Say that I’m doing advocacy work and I’m trying to get people to contact their government officials about how much we would in fact like a taco truck on every corner.

  • If I want to increase how many people open our emails and then sign our petitions, I’ll probably use A/B testing and look at the email analytics.
  • If I want to know whether people who supported our taco truck on every corner initiative are interested in our other initiatives, I’d use a survey.
  • If I want to understand what would motivate someone to recruit others to take action and how we could make it easy for them to form their own street team – I’d use interviews.

Typically, I will layer methods.  For example, I might use web analytics or a survey to inform what questions I ask in interviews or what tasks I focus on during a usability test. 

Just as the best tacos have multiple fillings with a mix of different flavors and textures – the same goes for when you’re gathering data to make for the most enjoyable eating experience!

How to prioritize which data to collect and keep

One of the things that can feel overwhelming for a lot of people, whether you’re beginning to collect data for the first time or you’re trying to clean up a decade’s worth of data, is how to prioritize which data you need.

Of course, there’s data you’re required to collect and keep due to regulations, taxes, grant contracts.
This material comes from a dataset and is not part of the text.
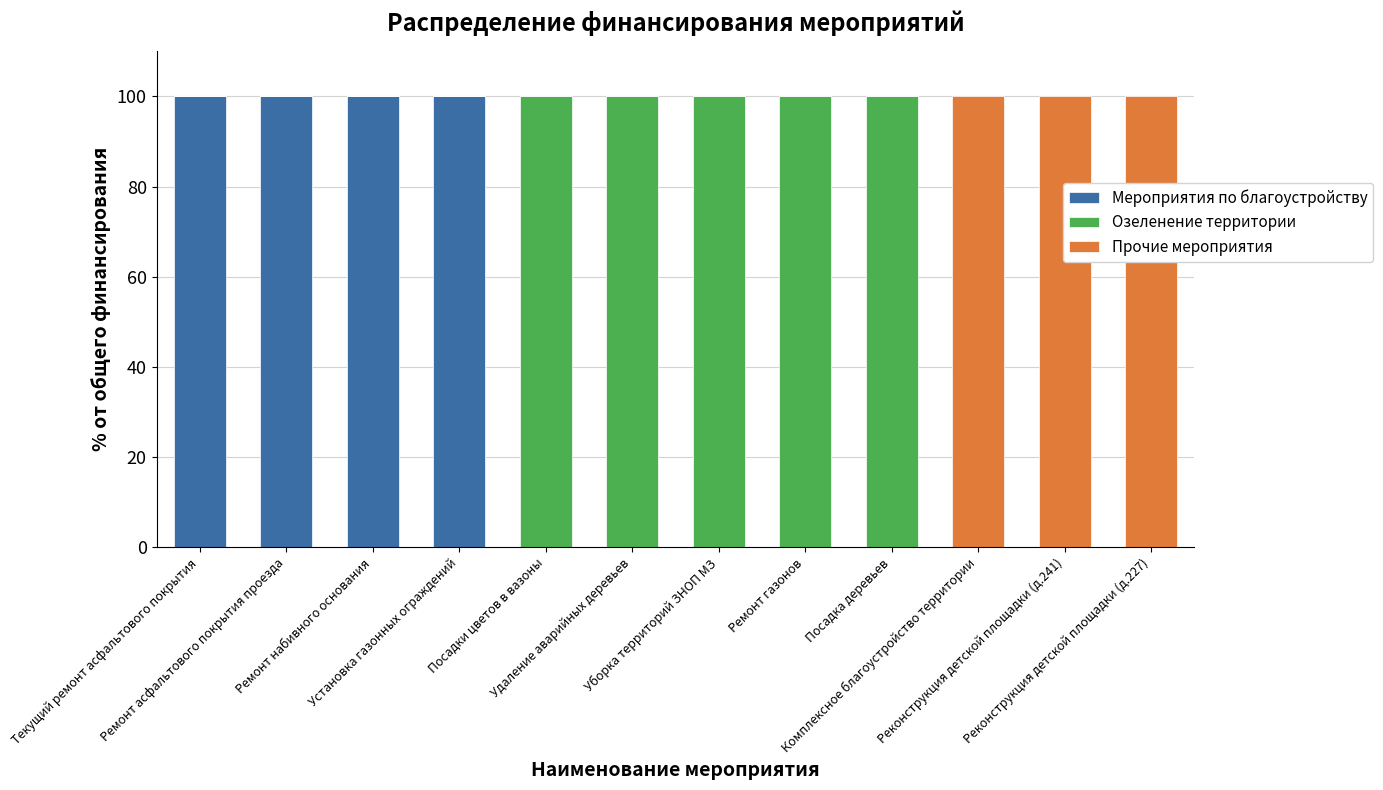

What is the maximum value for Мероприятия по благоустройству?

100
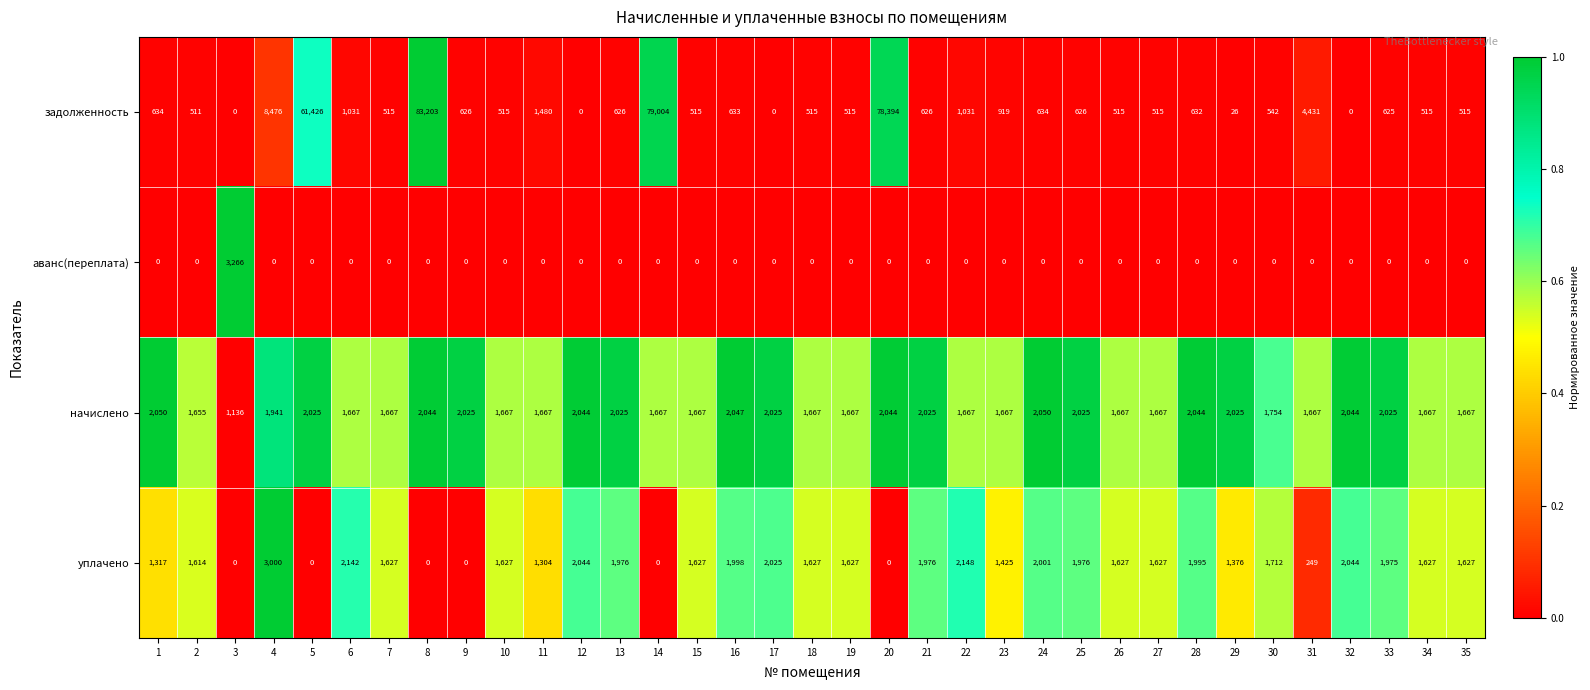

How many data points does each series have?

35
And then there’s the data that you will need in the course of your operations—like where to send donation thank you letters, volunteer contact information, client names, budget totals, event attendees, etc.
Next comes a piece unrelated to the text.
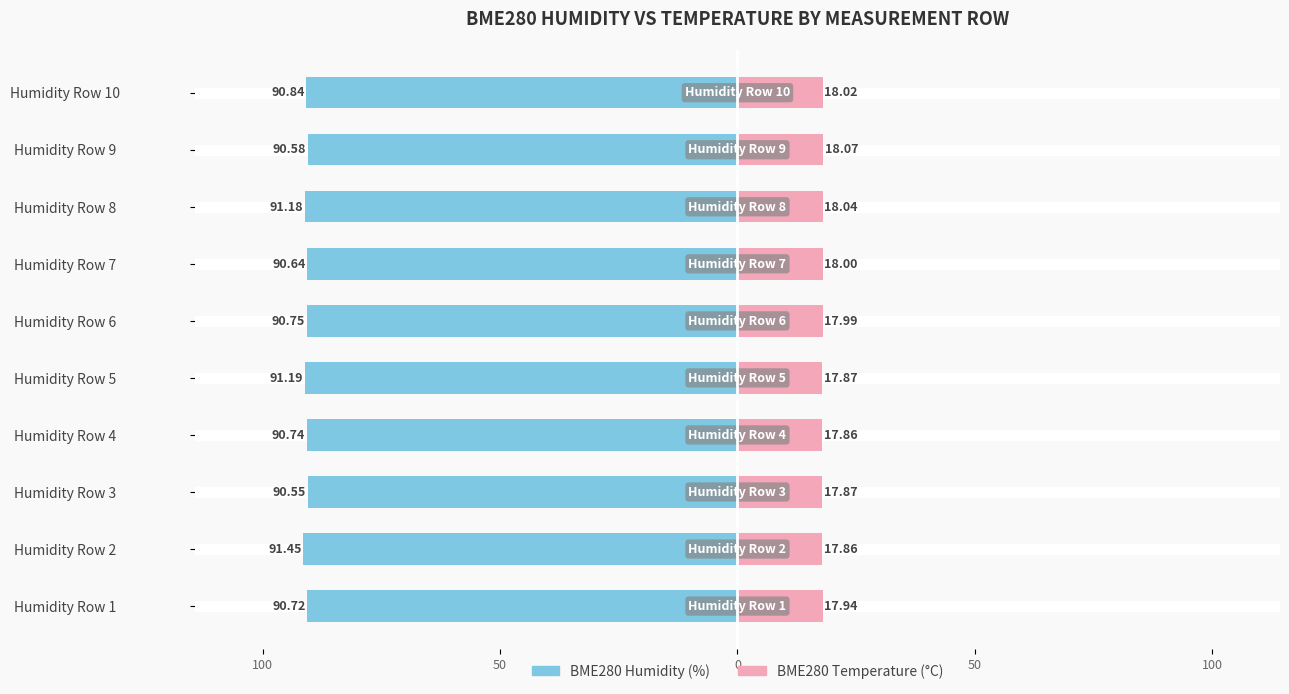

Count the number of categories in the chart.

10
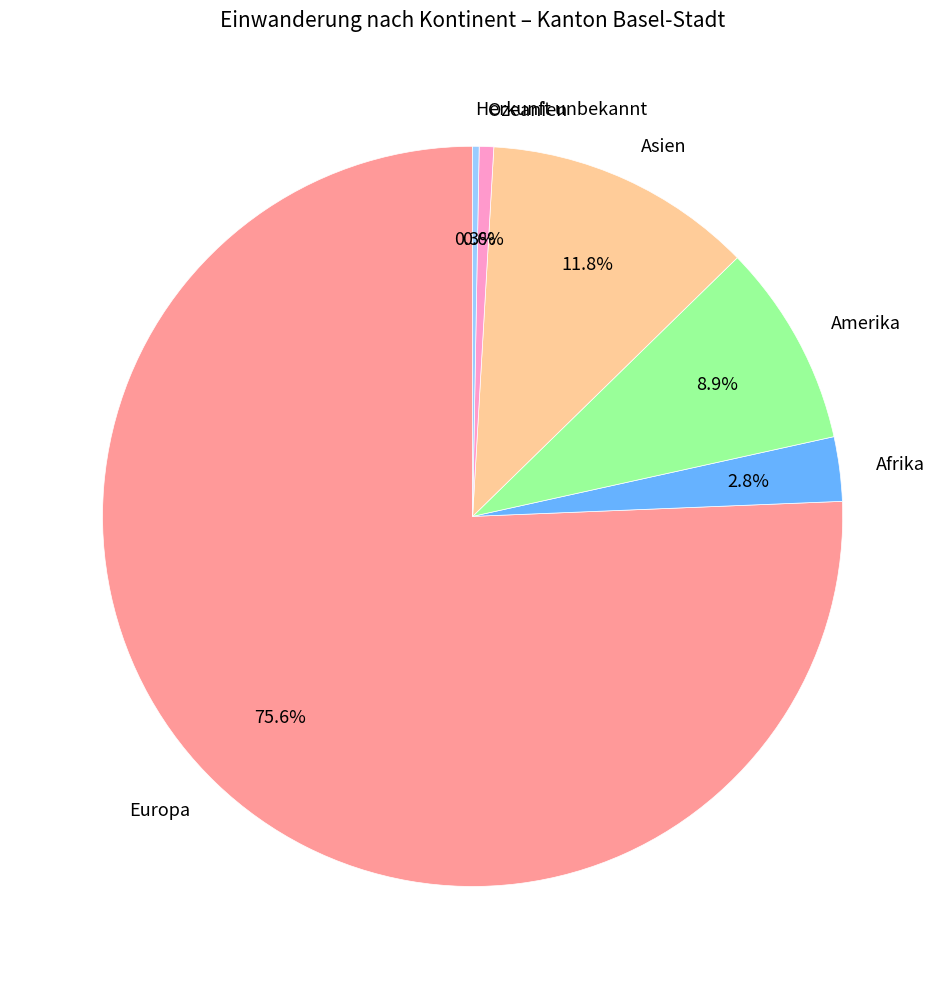

What percentage is the Ozeanien slice, to the nearest percent?

1%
But of that second category, which data do you need to keep?

And, if you’re starting out, what data should you collect that would be helpful?
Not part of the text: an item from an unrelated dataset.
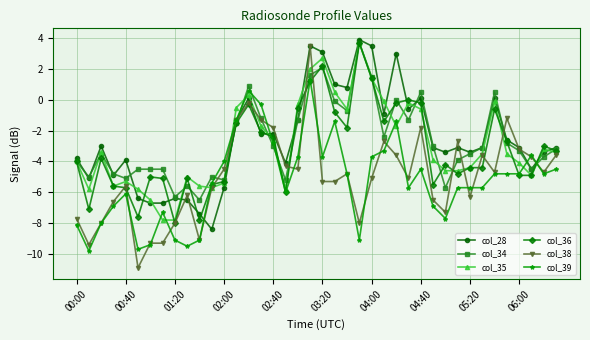

What is the maximum value for col_39?

1.3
Here’s how I like to answer that question:

A question you can answer using dataWhat action can the organization take based on this data?What data do you have (or can you get) that would be needed to answer this?
Example: Which social media channel generates the most conversions?Example: We can change how much time we spend on various channelsExample: Click through rate
Table to use for prioritizing data to collect

By filling in this table, I can get a lot of clarity on which data is worth keeping or collecting.

First, identify some questions you’d like to be able to answer using data.

These are typically things that might help you make a decision.  For example, is our current marketing strategy working as we’d hoped?  Is our program achieving the intended goal?  Did we budget appropriately for our technology needs? 

Next, determine what actions you could take based on answering that question.

Perhaps you’ll spend more time on your TikTok content than YouTube if that’s what the data proves to be more effective.  Maybe you’ll be able to (combined with demographic data) notice that your program is more effective for certain age groups than for others.  Or you can budget more realistically for your technology needs in the future.

Last but not least, determine what data is needed to answer that question and evaluate whether you can actually obtain that data or whether it would be ethical to collect or keep it.

Of course, there are plenty of things we’d love to be able to answer.  For example, we’d be interested to know what drives those seemingly random donations from new donors.  But maybe it’s really not feasible to obtain that data beyond how they got to our donation page (e.g., from an email vs. social media vs. something else).  Or perhaps we’d like to know how long the effect of our program lasts, but we work with a population that moves frequently. 

Then again, there’s data that is highly sensitive in nature.  Like someone’s undocumented status or the fact that an individual has contacted your organization about services related to intimate partner violence. 

If you are dealing with data that puts your constituents at risk should it end up in the wrong hands, consider whether you actually need this data to fulfill your mission and if so, what steps you can take to minimize data collected, secure it, and carefully discard it as soon as possible. 

NTEN’s Equity Guide for Nonprofit Technology is a great resource to check out for more considerations for your data collection and data management practices.